-- Rows excerpted from a collection --
::::::

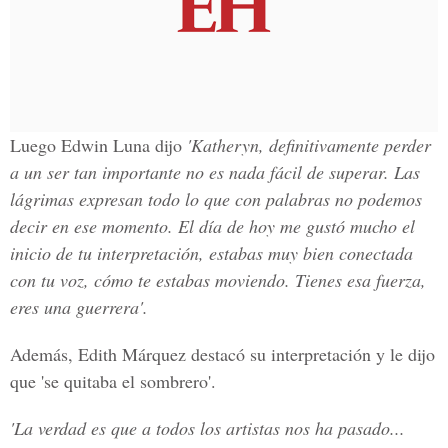
Luego Edwin Luna dijo
'Katheryn, definitivamente perder
a un ser tan importante no es nada fácil de superar. Las
lágrimas expresan todo lo que con palabras no podemos
decir en ese momento. El día de hoy me gustó mucho el
inicio de tu interpretación, estabas muy bien conectada
con tu voz, cómo te estabas moviendo. Tienes esa fuerza,
eres una guerrera'.
Además, Edith Márquez destacó su interpretación y le dijo
que
'se quitaba el sombrero'.
'La verdad es que a todos los artistas nos ha pasado...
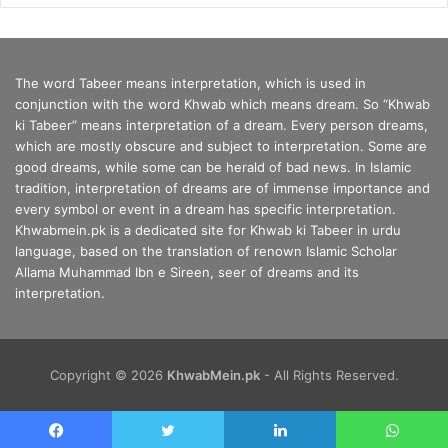
The word Tabeer means interpretation, which is used in
conjunction with the word Khwab which means dream. So “Khwab
ki Tabeer” means interpretation of a dream. Every person dreams,
which are mostly obscure and subject to interpretation. Some are
good dreams, while some can be herald of bad news. In Islamic
tradition, interpretation of dreams are of immense importance and
every symbol or event in a dream has specific interpretation.
Khwabmein.pk is a dedicated site for Khwab ki Tabeer in urdu
language, based on the translation of renown Islamic Scholar
Allama Muhammad Ibn e Sireen, seer of dreams and its
interpretation.
Copyright © 2026
KhwabMein.pk
- All Rights Reserved.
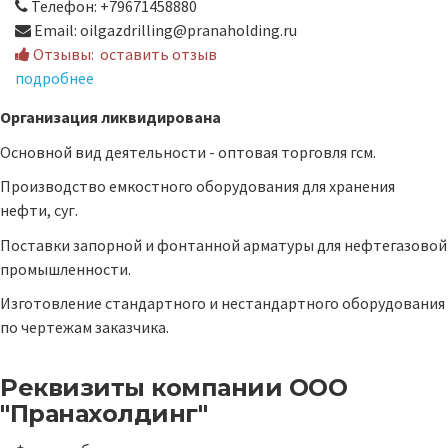
Телефон: +79671458880
Email: oilgazdrilling@pranaholding.ru
Отзывы:
оставить отзыв
подробнее
Организация ликвидирована
Основной вид деятельности - оптовая торговля гсм.
Производство емкостного оборудования для хранения
нефти, суг.
Поставки запорной и фонтанной арматуры для нефтегазовой
промышленности.
Изготовление стандартного и нестандартного оборудования
по чертежам заказчика.
Реквизиты компании
ООО
"Пранахолдинг"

::::::

-- Work order --
In the stretch from the start of the rows through the line containing "nos ha pasado...", change "guerrera" to "luchadora" and give those lines again with nothing else altered, leaving out the pictures.

-- Expected output --
Luego Edwin Luna dijo
'Katheryn, definitivamente perder
a un ser tan importante no es nada fácil de superar. Las
lágrimas expresan todo lo que con palabras no podemos
decir en ese momento. El día de hoy me gustó mucho el
inicio de tu interpretación, estabas muy bien conectada
con tu voz, cómo te estabas moviendo. Tienes esa fuerza,
eres una luchadora'.
Además, Edith Márquez destacó su interpretación y le dijo
que
'se quitaba el sombrero'.
'La verdad es que a todos los artistas nos ha pasado...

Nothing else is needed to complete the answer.